*Stored data entries*:
-------

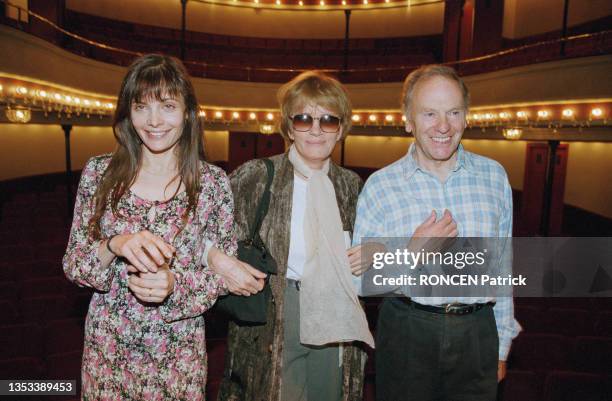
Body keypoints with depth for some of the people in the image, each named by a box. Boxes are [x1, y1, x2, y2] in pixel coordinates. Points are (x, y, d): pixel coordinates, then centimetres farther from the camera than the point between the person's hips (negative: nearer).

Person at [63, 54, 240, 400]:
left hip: (178, 352, -1)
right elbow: (73, 264, -2)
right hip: (107, 347, 1)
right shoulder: (99, 172, -6)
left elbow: (223, 273, -5)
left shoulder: (213, 182, -10)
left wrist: (174, 283, -23)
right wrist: (114, 246, -22)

-------

*Requirement*: Copy the stretch from the start of the lines above through the line containing "right shoulder: (99, 172, -6)", both ends included. Leave the pictures out of your answer.

*Problem solution*:
Body keypoints with depth for some of the people in the image, each named by a box. Boxes are [x1, y1, x2, y2] in pixel coordinates. Points are (x, y, d): pixel coordinates, then centimetres farther from the camera than the point between the person's hips (negative: nearer).

Person at [63, 54, 240, 400]:
left hip: (178, 352, -1)
right elbow: (73, 264, -2)
right hip: (107, 347, 1)
right shoulder: (99, 172, -6)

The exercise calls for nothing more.